Saved data entries -
◇ ◇ ◇ ◇

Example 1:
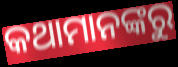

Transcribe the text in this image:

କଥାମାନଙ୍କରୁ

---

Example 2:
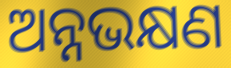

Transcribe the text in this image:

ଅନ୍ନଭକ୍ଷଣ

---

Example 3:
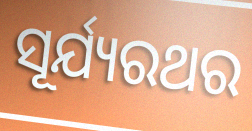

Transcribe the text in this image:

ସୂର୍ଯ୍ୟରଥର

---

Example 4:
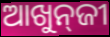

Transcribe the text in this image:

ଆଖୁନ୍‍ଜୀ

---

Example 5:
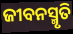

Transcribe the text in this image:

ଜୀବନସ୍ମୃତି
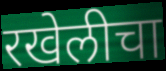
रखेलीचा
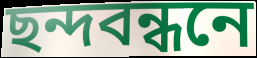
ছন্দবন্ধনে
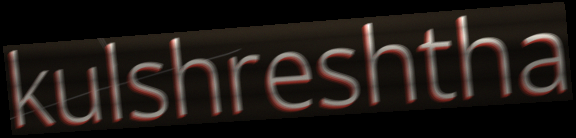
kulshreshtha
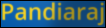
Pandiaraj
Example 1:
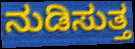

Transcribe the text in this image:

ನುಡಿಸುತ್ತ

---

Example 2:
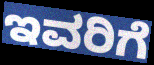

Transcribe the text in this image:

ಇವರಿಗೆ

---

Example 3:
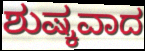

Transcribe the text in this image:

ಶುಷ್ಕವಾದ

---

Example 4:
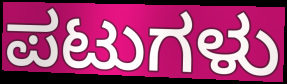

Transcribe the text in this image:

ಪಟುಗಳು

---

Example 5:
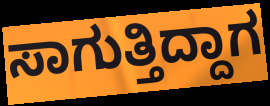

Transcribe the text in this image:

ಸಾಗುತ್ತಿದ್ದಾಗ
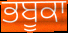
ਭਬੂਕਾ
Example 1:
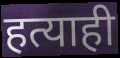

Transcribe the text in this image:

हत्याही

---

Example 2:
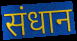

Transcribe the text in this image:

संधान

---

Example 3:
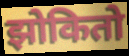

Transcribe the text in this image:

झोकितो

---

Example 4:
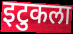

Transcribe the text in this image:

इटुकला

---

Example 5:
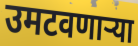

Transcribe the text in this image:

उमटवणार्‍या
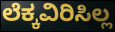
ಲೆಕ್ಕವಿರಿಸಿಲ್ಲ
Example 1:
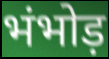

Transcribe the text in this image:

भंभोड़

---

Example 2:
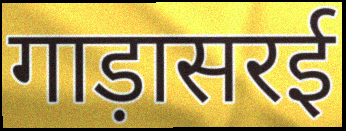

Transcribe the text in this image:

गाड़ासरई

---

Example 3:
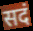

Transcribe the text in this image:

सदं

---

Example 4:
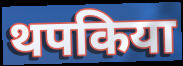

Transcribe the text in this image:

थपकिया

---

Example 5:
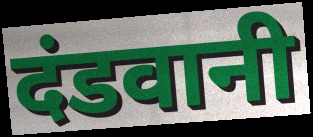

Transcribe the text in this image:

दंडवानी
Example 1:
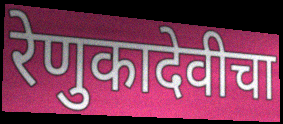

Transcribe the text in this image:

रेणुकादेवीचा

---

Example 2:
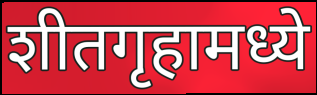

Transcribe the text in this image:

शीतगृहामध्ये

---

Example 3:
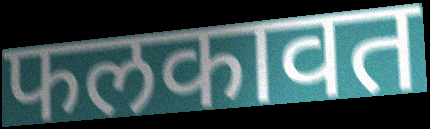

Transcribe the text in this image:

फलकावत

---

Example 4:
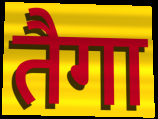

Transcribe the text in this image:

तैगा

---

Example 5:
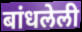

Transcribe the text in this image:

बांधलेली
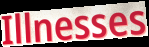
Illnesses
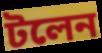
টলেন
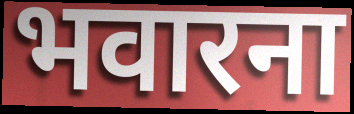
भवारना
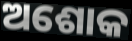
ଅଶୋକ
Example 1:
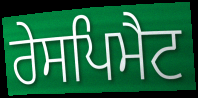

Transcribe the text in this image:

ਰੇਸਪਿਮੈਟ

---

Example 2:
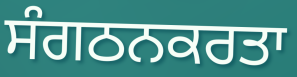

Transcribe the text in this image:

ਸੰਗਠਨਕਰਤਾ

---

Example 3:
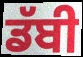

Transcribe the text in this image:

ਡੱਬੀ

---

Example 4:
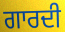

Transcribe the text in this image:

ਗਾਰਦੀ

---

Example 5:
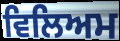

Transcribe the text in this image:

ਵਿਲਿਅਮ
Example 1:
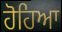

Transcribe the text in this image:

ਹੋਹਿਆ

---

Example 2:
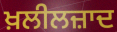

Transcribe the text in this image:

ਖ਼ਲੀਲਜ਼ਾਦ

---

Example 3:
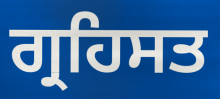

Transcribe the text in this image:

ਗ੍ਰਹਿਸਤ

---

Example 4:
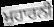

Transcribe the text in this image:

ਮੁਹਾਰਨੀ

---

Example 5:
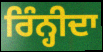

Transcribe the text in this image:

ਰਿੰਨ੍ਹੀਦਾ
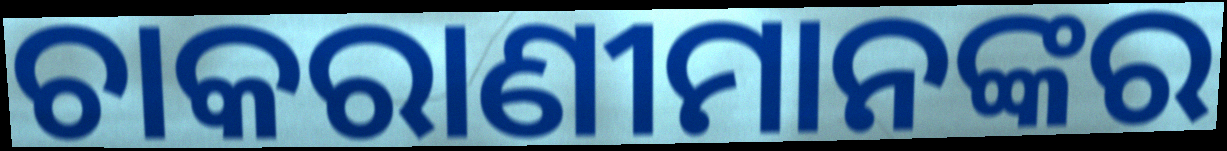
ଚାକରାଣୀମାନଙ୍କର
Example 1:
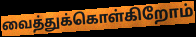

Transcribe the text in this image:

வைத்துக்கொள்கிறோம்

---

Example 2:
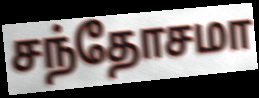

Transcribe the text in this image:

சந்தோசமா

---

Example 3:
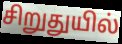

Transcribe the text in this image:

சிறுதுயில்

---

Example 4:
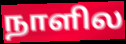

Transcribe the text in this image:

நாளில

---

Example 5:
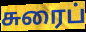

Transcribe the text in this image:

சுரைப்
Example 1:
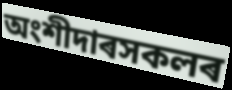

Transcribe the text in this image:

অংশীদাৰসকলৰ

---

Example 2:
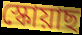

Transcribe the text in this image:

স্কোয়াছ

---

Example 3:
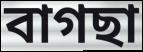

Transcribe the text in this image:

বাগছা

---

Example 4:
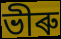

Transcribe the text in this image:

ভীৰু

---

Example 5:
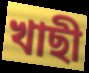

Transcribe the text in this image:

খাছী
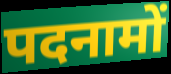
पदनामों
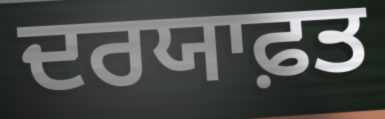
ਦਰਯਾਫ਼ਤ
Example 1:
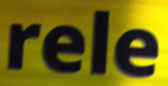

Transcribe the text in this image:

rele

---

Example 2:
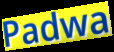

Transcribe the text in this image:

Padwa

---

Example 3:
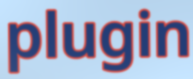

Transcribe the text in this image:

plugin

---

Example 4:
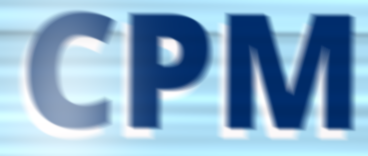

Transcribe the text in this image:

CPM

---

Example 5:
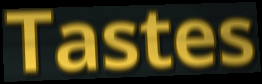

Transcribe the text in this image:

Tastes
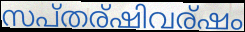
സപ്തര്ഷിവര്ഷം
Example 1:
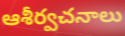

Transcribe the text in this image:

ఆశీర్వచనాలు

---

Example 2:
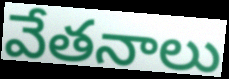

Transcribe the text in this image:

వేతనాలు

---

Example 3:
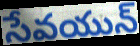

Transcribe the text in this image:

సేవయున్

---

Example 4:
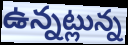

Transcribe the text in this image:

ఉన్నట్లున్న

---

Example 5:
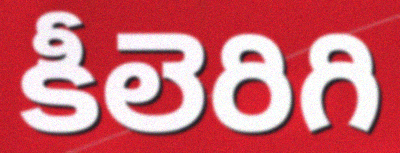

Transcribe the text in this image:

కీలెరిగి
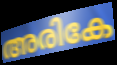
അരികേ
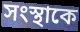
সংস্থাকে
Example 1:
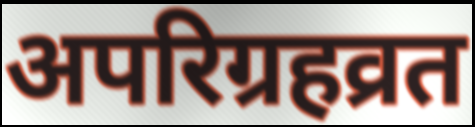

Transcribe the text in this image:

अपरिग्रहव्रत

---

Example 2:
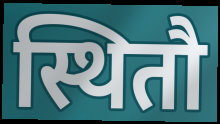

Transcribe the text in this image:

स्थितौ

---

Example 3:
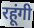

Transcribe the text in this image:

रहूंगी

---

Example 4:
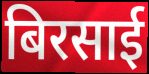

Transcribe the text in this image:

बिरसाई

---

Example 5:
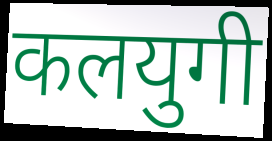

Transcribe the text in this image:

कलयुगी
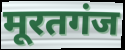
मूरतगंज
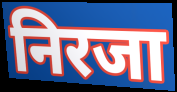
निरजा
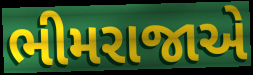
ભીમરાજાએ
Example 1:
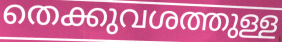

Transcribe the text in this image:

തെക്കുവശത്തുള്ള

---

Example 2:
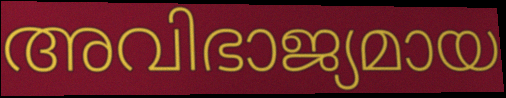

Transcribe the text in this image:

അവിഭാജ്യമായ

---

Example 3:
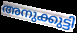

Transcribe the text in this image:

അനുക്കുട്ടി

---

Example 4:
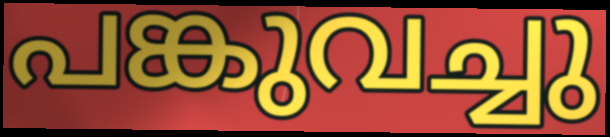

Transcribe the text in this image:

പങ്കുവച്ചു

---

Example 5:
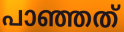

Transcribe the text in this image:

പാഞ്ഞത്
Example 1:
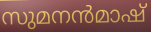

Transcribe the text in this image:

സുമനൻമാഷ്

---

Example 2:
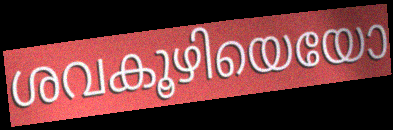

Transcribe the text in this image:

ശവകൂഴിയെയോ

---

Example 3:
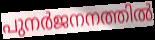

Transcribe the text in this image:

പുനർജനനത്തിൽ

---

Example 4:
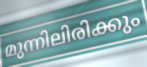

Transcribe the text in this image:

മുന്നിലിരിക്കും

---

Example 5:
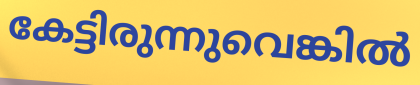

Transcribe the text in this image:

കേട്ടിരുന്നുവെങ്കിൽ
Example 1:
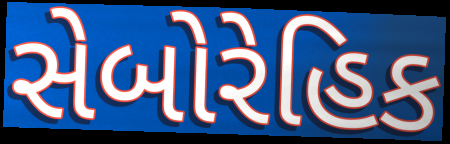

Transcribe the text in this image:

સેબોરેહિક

◇ ◇ ◇ ◇

Exercise instructions - None of the pictures should appear, though every line of the data above must be reproduced exactly.

Final answer -
Example 1:

Transcribe the text in this image:

କଥାମାନଙ୍କରୁ

---

Example 2:

Transcribe the text in this image:

ଅନ୍ନଭକ୍ଷଣ

---

Example 3:

Transcribe the text in this image:

ସୂର୍ଯ୍ୟରଥର

---

Example 4:

Transcribe the text in this image:

ଆଖୁନ୍‍ଜୀ

---

Example 5:

Transcribe the text in this image:

ଜୀବନସ୍ମୃତି
रखेलीचा
ছন্দবন্ধনে
kulshreshtha
Pandiaraj
Example 1:

Transcribe the text in this image:

ನುಡಿಸುತ್ತ

---

Example 2:

Transcribe the text in this image:

ಇವರಿಗೆ

---

Example 3:

Transcribe the text in this image:

ಶುಷ್ಕವಾದ

---

Example 4:

Transcribe the text in this image:

ಪಟುಗಳು

---

Example 5:

Transcribe the text in this image:

ಸಾಗುತ್ತಿದ್ದಾಗ
ਭਬੂਕਾ
Example 1:

Transcribe the text in this image:

हत्याही

---

Example 2:

Transcribe the text in this image:

संधान

---

Example 3:

Transcribe the text in this image:

झोकितो

---

Example 4:

Transcribe the text in this image:

इटुकला

---

Example 5:

Transcribe the text in this image:

उमटवणार्‍या
ಲೆಕ್ಕವಿರಿಸಿಲ್ಲ
Example 1:

Transcribe the text in this image:

भंभोड़

---

Example 2:

Transcribe the text in this image:

गाड़ासरई

---

Example 3:

Transcribe the text in this image:

सदं

---

Example 4:

Transcribe the text in this image:

थपकिया

---

Example 5:

Transcribe the text in this image:

दंडवानी
Example 1:

Transcribe the text in this image:

रेणुकादेवीचा

---

Example 2:

Transcribe the text in this image:

शीतगृहामध्ये

---

Example 3:

Transcribe the text in this image:

फलकावत

---

Example 4:

Transcribe the text in this image:

तैगा

---

Example 5:

Transcribe the text in this image:

बांधलेली
Illnesses
টলেন
भवारना
ଅଶୋକ
Example 1:

Transcribe the text in this image:

ਰੇਸਪਿਮੈਟ

---

Example 2:

Transcribe the text in this image:

ਸੰਗਠਨਕਰਤਾ

---

Example 3:

Transcribe the text in this image:

ਡੱਬੀ

---

Example 4:

Transcribe the text in this image:

ਗਾਰਦੀ

---

Example 5:

Transcribe the text in this image:

ਵਿਲਿਅਮ
Example 1:

Transcribe the text in this image:

ਹੋਹਿਆ

---

Example 2:

Transcribe the text in this image:

ਖ਼ਲੀਲਜ਼ਾਦ

---

Example 3:

Transcribe the text in this image:

ਗ੍ਰਹਿਸਤ

---

Example 4:

Transcribe the text in this image:

ਮੁਹਾਰਨੀ

---

Example 5:

Transcribe the text in this image:

ਰਿੰਨ੍ਹੀਦਾ
ଚାକରାଣୀମାନଙ୍କର
Example 1:

Transcribe the text in this image:

வைத்துக்கொள்கிறோம்

---

Example 2:

Transcribe the text in this image:

சந்தோசமா

---

Example 3:

Transcribe the text in this image:

சிறுதுயில்

---

Example 4:

Transcribe the text in this image:

நாளில

---

Example 5:

Transcribe the text in this image:

சுரைப்
Example 1:

Transcribe the text in this image:

অংশীদাৰসকলৰ

---

Example 2:

Transcribe the text in this image:

স্কোয়াছ

---

Example 3:

Transcribe the text in this image:

বাগছা

---

Example 4:

Transcribe the text in this image:

ভীৰু

---

Example 5:

Transcribe the text in this image:

খাছী
पदनामों
ਦਰਯਾਫ਼ਤ
Example 1:

Transcribe the text in this image:

rele

---

Example 2:

Transcribe the text in this image:

Padwa

---

Example 3:

Transcribe the text in this image:

plugin

---

Example 4:

Transcribe the text in this image:

CPM

---

Example 5:

Transcribe the text in this image:

Tastes
സപ്തര്ഷിവര്ഷം
Example 1:

Transcribe the text in this image:

ఆశీర్వచనాలు

---

Example 2:

Transcribe the text in this image:

వేతనాలు

---

Example 3:

Transcribe the text in this image:

సేవయున్

---

Example 4:

Transcribe the text in this image:

ఉన్నట్లున్న

---

Example 5:

Transcribe the text in this image:

కీలెరిగి
അരികേ
সংস্থাকে
Example 1:

Transcribe the text in this image:

अपरिग्रहव्रत

---

Example 2:

Transcribe the text in this image:

स्थितौ

---

Example 3:

Transcribe the text in this image:

रहूंगी

---

Example 4:

Transcribe the text in this image:

बिरसाई

---

Example 5:

Transcribe the text in this image:

कलयुगी
मूरतगंज
निरजा
ભીમરાજાએ
Example 1:

Transcribe the text in this image:

തെക്കുവശത്തുള്ള

---

Example 2:

Transcribe the text in this image:

അവിഭാജ്യമായ

---

Example 3:

Transcribe the text in this image:

അനുക്കുട്ടി

---

Example 4:

Transcribe the text in this image:

പങ്കുവച്ചു

---

Example 5:

Transcribe the text in this image:

പാഞ്ഞത്
Example 1:

Transcribe the text in this image:

സുമനൻമാഷ്

---

Example 2:

Transcribe the text in this image:

ശവകൂഴിയെയോ

---

Example 3:

Transcribe the text in this image:

പുനർജനനത്തിൽ

---

Example 4:

Transcribe the text in this image:

മുന്നിലിരിക്കും

---

Example 5:

Transcribe the text in this image:

കേട്ടിരുന്നുവെങ്കിൽ
Example 1:

Transcribe the text in this image:

સેબોરેહિક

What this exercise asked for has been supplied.